Derek Nash, a veteran saxophonist and member of Jools Holland’s Rhythm & Blues Orchestra, worries about who the recipients of the bailout will ultimately be.
“Let’s not give it all to opera,” Nash said, adding that he wants the funds to go to venues like the 606 jazz club, a small but popular venue running shows seven nights a week.
At the moment, 606 Club is surviving off a government loan it qualified for through the Coronavirus Business Interruption Loan Scheme. But that has put the club heavily in debt.
“The smaller venues that you come up through where you kind of learn your trade – those are incredibly important,” said club owner Steve Rubie. “If those venues aren’t there, those musicians aren’t getting a chance to practice and learn their trade. So it’s a really serious issue.”

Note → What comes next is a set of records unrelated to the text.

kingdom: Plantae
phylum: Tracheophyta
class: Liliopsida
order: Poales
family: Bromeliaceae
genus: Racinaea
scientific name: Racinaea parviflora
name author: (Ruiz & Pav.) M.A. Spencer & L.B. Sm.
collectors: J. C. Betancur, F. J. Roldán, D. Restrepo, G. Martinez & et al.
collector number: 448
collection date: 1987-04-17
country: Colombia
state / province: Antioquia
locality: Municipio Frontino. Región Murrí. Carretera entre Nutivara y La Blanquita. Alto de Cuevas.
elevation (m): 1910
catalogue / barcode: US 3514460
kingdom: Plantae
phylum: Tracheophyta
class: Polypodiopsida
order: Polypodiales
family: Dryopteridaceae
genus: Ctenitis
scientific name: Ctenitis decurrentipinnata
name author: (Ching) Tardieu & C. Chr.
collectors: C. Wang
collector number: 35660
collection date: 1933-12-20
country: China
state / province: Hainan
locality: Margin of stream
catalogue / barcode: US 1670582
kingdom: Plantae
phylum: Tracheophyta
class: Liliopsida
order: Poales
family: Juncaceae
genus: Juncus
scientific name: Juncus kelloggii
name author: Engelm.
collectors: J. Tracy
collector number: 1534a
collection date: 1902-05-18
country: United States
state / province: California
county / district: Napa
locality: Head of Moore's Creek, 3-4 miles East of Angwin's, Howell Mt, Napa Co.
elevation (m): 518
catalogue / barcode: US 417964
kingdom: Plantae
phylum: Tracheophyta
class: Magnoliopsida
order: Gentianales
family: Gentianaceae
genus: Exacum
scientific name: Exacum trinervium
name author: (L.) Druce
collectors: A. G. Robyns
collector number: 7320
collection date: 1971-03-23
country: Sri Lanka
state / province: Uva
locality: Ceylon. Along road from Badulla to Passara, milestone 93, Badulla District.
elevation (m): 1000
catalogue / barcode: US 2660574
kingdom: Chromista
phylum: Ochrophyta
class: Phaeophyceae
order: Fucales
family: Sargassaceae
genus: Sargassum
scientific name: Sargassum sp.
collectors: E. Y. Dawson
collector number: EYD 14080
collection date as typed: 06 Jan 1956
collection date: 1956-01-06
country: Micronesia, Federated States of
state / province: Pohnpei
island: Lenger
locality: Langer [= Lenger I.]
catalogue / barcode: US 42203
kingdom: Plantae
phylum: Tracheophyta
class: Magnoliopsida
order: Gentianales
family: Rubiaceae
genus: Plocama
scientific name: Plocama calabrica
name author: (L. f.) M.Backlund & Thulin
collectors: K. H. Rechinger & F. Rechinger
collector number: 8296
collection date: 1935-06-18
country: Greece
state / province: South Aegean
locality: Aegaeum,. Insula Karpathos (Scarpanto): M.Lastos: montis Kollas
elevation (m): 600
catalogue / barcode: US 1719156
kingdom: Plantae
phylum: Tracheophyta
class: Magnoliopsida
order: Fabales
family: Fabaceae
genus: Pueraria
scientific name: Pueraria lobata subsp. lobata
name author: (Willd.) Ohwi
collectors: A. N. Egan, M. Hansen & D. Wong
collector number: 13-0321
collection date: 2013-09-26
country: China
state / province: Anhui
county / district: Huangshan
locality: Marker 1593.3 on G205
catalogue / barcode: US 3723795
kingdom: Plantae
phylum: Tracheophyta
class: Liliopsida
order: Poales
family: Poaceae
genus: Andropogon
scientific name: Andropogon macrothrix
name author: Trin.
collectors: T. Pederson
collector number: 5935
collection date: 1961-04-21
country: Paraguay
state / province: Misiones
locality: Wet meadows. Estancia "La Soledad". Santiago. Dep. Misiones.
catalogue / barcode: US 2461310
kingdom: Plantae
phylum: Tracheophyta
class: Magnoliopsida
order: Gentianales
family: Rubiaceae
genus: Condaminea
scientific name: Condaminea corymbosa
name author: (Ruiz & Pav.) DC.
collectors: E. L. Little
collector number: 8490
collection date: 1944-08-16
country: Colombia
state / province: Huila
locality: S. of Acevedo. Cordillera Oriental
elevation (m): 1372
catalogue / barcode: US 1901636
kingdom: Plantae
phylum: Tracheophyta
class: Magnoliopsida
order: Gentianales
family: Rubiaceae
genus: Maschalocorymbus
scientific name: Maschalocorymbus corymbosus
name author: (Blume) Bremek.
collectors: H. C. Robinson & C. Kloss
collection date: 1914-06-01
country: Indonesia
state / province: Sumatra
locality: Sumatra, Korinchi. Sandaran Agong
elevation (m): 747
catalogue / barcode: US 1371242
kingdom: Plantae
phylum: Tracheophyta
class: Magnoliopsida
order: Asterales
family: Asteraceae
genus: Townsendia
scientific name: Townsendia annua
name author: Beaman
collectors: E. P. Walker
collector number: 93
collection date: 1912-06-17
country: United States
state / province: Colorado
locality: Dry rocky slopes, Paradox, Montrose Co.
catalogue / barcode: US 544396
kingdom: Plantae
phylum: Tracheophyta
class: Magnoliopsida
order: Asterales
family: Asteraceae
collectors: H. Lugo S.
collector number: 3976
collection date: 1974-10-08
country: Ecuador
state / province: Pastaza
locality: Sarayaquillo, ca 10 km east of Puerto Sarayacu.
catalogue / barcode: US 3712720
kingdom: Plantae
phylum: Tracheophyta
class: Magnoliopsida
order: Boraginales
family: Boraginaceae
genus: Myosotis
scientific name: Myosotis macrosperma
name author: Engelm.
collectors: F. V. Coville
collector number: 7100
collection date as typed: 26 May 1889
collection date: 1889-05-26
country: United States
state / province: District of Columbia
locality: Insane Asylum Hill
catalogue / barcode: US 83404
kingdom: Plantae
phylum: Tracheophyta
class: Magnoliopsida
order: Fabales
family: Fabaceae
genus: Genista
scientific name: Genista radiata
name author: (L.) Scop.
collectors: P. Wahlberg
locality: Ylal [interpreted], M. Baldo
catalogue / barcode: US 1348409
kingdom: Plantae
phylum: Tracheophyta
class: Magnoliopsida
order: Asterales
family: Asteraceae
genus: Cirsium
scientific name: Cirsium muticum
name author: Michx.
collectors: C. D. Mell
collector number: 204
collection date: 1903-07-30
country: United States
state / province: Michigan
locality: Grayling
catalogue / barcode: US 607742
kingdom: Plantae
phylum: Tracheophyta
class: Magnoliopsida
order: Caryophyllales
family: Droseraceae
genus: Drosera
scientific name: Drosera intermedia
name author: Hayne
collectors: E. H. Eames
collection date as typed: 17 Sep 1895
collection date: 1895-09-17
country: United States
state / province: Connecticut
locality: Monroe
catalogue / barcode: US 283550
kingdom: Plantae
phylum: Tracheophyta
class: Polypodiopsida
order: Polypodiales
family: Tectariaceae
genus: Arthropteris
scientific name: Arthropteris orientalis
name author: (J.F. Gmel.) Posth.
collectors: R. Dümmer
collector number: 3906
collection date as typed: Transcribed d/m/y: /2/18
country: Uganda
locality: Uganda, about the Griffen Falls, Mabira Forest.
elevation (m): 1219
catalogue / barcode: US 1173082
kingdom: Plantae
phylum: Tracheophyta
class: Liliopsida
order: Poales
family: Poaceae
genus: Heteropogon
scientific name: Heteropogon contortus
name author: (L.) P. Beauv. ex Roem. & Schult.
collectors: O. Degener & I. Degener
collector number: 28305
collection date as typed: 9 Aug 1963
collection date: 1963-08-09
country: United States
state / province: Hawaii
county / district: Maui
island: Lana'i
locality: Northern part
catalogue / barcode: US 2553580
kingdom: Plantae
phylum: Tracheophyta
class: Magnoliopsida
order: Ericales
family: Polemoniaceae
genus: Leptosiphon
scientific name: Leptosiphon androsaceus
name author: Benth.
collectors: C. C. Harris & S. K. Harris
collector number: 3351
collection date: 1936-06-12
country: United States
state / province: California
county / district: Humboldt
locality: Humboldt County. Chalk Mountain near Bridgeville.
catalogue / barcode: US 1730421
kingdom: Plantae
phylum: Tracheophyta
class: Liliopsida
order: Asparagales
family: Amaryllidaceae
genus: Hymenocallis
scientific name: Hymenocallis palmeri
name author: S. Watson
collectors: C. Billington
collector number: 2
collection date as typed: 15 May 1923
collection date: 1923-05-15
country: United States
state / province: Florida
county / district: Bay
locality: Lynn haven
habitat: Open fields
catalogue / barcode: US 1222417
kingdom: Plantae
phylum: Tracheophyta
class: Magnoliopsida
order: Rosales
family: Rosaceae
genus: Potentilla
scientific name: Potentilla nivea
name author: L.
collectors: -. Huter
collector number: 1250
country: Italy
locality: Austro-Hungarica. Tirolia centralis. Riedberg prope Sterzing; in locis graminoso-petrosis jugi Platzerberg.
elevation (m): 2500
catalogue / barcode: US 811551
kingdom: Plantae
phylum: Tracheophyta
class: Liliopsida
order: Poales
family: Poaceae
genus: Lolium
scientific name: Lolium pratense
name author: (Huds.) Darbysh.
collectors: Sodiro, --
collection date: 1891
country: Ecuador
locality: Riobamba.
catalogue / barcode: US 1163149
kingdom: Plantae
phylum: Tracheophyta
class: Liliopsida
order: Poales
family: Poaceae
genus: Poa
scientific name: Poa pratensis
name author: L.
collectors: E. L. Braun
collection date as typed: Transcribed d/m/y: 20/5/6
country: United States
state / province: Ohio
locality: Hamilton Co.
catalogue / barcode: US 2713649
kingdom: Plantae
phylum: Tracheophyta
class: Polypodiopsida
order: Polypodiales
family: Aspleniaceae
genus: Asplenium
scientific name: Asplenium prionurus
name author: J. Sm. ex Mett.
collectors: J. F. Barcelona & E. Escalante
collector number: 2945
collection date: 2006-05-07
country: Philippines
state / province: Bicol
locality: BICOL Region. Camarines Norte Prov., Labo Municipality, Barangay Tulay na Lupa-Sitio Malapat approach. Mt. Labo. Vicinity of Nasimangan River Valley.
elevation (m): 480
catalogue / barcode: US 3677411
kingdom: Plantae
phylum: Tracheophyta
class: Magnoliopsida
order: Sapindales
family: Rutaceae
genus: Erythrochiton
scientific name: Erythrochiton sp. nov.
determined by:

Meanwhile, the Sound Lounge has stayed afloat with help from friends and crowdfunding. The owners applied for the government’s emergency scheme last week.
“If we can survive it, I think culture, and especially music, is going to have a massive role to play in our recovery,” White said.
“People need experiences,” she added. “That’s what we all felt in lockdown. It’s not really the stuff or the shopping we missed, it’s human contact. So there’s a massive potential, but we need to be able to survive.”